## Task statement
Take the data below and write it out exactly, except for the pictures.

Records from a data collection:
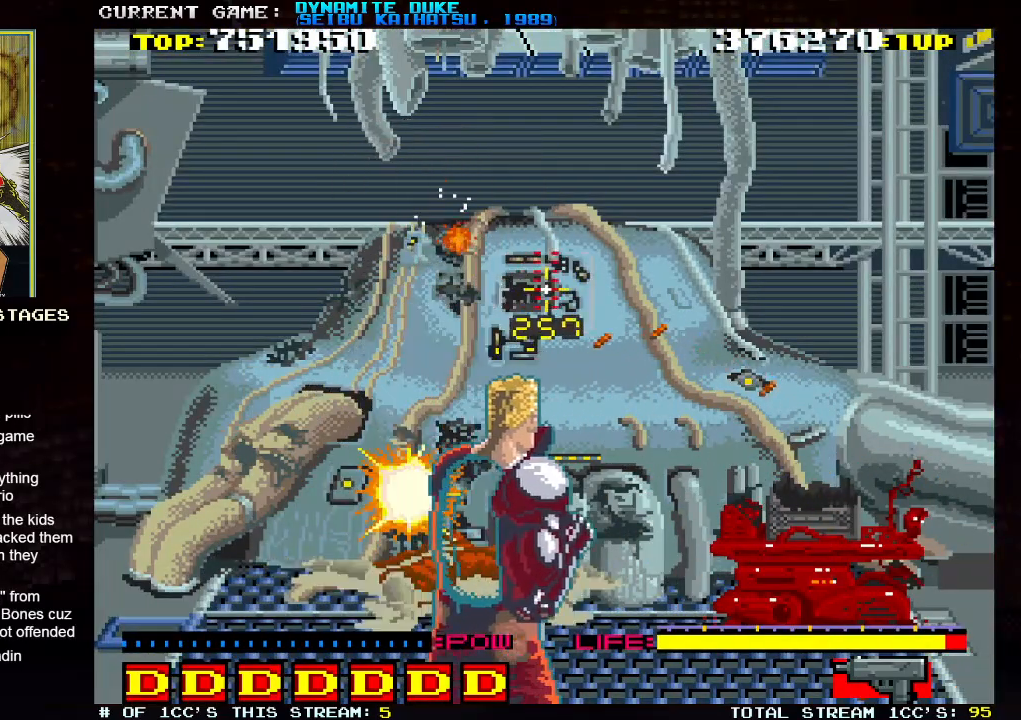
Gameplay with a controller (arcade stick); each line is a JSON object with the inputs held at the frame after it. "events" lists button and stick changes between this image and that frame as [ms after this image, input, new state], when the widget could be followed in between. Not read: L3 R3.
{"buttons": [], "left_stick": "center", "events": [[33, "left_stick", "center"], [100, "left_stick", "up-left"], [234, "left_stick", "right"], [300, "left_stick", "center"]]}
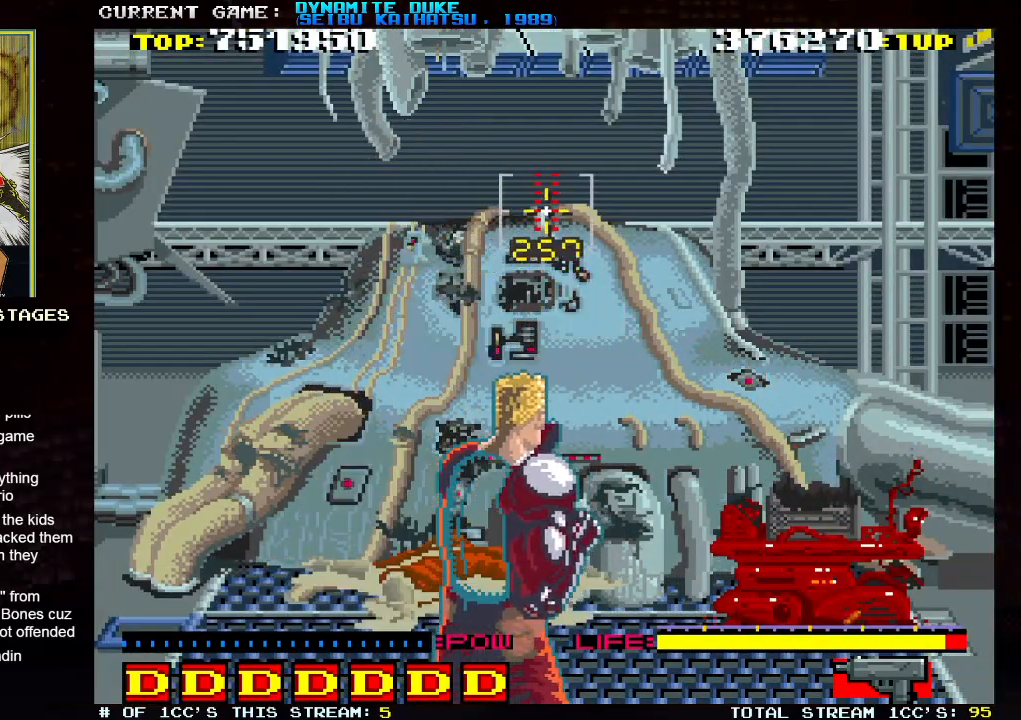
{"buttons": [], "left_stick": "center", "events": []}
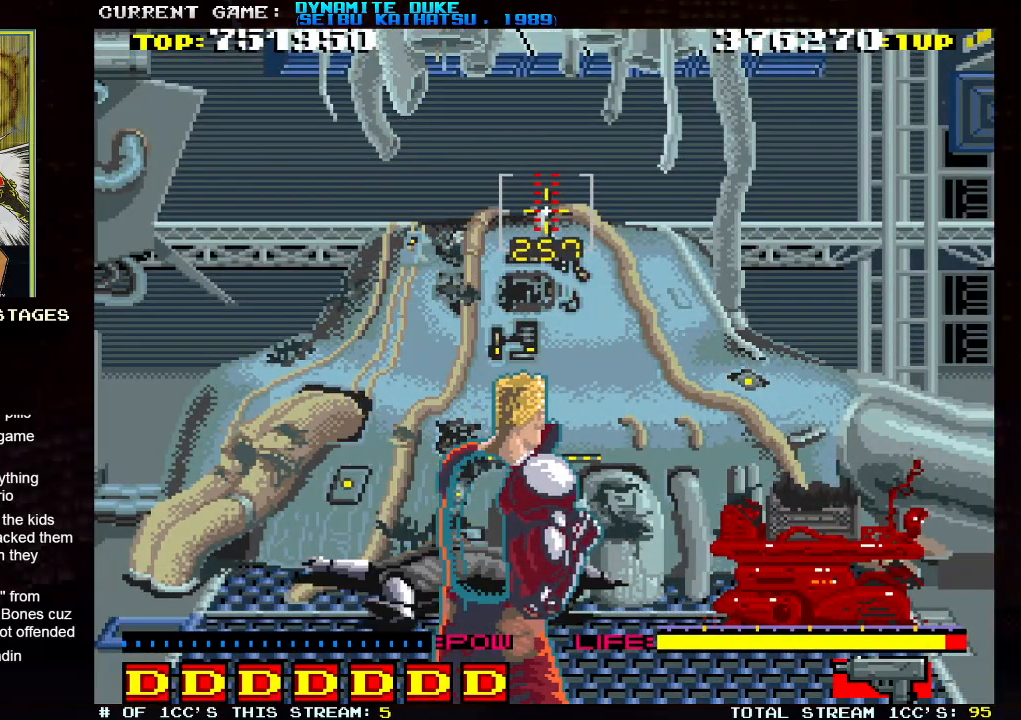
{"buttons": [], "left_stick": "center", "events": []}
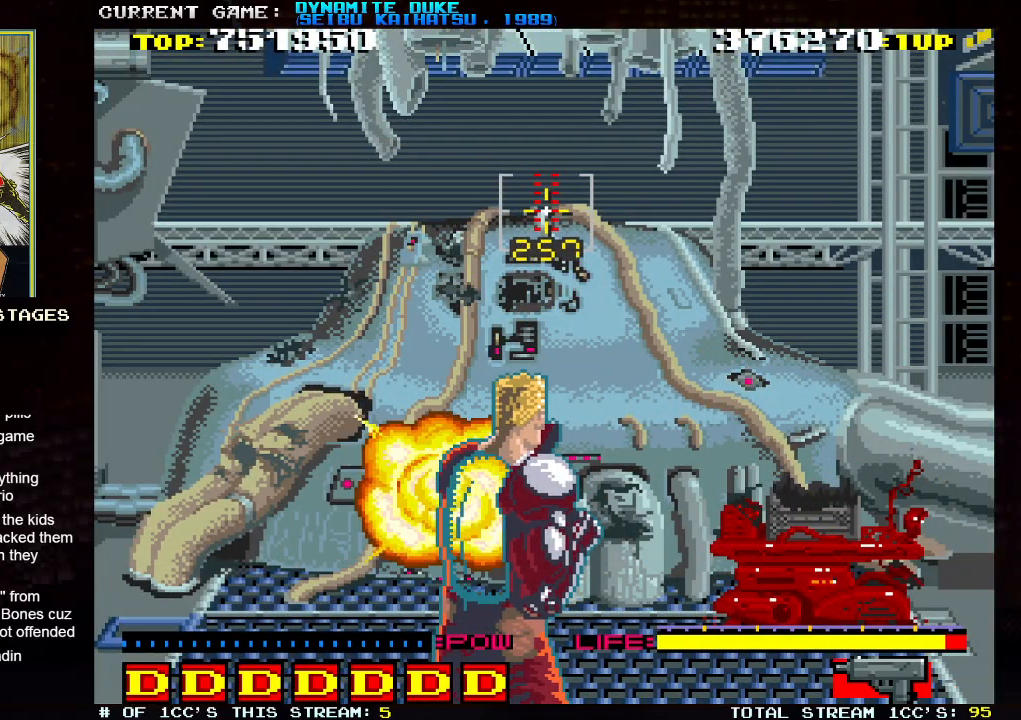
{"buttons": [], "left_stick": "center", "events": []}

## Task output
Gameplay with a controller (arcade stick); each line is a JSON object with the inputs held at the frame after it. "events" lists button and stick changes between this image and that frame as [ms after this image, input, new state], when the widget could be followed in between. Not read: L3 R3.
{"buttons": [], "left_stick": "center", "events": [[33, "left_stick", "center"], [100, "left_stick", "up-left"], [234, "left_stick", "right"], [300, "left_stick", "center"]]}
{"buttons": [], "left_stick": "center", "events": []}
{"buttons": [], "left_stick": "center", "events": []}
{"buttons": [], "left_stick": "center", "events": []}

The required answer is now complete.